Problem to work on → Line by line, retype the data exactly as it is given.

[Bounding box prediction data]
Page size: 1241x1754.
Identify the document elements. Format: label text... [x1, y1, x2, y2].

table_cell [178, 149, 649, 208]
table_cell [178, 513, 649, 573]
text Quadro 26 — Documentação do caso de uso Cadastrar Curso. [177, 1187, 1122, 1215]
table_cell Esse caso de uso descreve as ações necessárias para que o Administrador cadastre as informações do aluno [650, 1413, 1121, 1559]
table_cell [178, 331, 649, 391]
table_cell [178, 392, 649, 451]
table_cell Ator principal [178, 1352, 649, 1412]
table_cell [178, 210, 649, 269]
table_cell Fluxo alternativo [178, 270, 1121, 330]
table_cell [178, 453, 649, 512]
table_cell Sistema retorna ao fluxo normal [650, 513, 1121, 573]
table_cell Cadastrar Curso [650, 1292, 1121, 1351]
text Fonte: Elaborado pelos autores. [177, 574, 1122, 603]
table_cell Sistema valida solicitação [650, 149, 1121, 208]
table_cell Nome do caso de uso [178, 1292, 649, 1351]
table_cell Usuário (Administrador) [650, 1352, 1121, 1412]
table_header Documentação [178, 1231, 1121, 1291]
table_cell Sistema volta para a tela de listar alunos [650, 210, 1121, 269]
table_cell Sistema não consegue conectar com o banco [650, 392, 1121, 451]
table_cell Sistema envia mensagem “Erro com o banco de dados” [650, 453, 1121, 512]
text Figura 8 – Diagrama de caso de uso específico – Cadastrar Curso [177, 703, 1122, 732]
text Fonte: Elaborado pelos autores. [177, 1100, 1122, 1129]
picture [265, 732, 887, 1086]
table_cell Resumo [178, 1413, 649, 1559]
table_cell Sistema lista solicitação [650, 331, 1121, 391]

Answer →
Page size: 1241x1754.
Identify the document elements. Format: label text... [x1, y1, x2, y2].

table_cell [178, 149, 649, 208]
table_cell [178, 513, 649, 573]
text Quadro 26 — Documentação do caso de uso Cadastrar Curso. [177, 1187, 1122, 1215]
table_cell Esse caso de uso descreve as ações necessárias para que o Administrador cadastre as informações do aluno [650, 1413, 1121, 1559]
table_cell [178, 331, 649, 391]
table_cell [178, 392, 649, 451]
table_cell Ator principal [178, 1352, 649, 1412]
table_cell [178, 210, 649, 269]
table_cell Fluxo alternativo [178, 270, 1121, 330]
table_cell [178, 453, 649, 512]
table_cell Sistema retorna ao fluxo normal [650, 513, 1121, 573]
table_cell Cadastrar Curso [650, 1292, 1121, 1351]
text Fonte: Elaborado pelos autores. [177, 574, 1122, 603]
table_cell Sistema valida solicitação [650, 149, 1121, 208]
table_cell Nome do caso de uso [178, 1292, 649, 1351]
table_cell Usuário (Administrador) [650, 1352, 1121, 1412]
table_header Documentação [178, 1231, 1121, 1291]
table_cell Sistema volta para a tela de listar alunos [650, 210, 1121, 269]
table_cell Sistema não consegue conectar com o banco [650, 392, 1121, 451]
table_cell Sistema envia mensagem “Erro com o banco de dados” [650, 453, 1121, 512]
text Figura 8 – Diagrama de caso de uso específico – Cadastrar Curso [177, 703, 1122, 732]
text Fonte: Elaborado pelos autores. [177, 1100, 1122, 1129]
picture [265, 732, 887, 1086]
table_cell Resumo [178, 1413, 649, 1559]
table_cell Sistema lista solicitação [650, 331, 1121, 391]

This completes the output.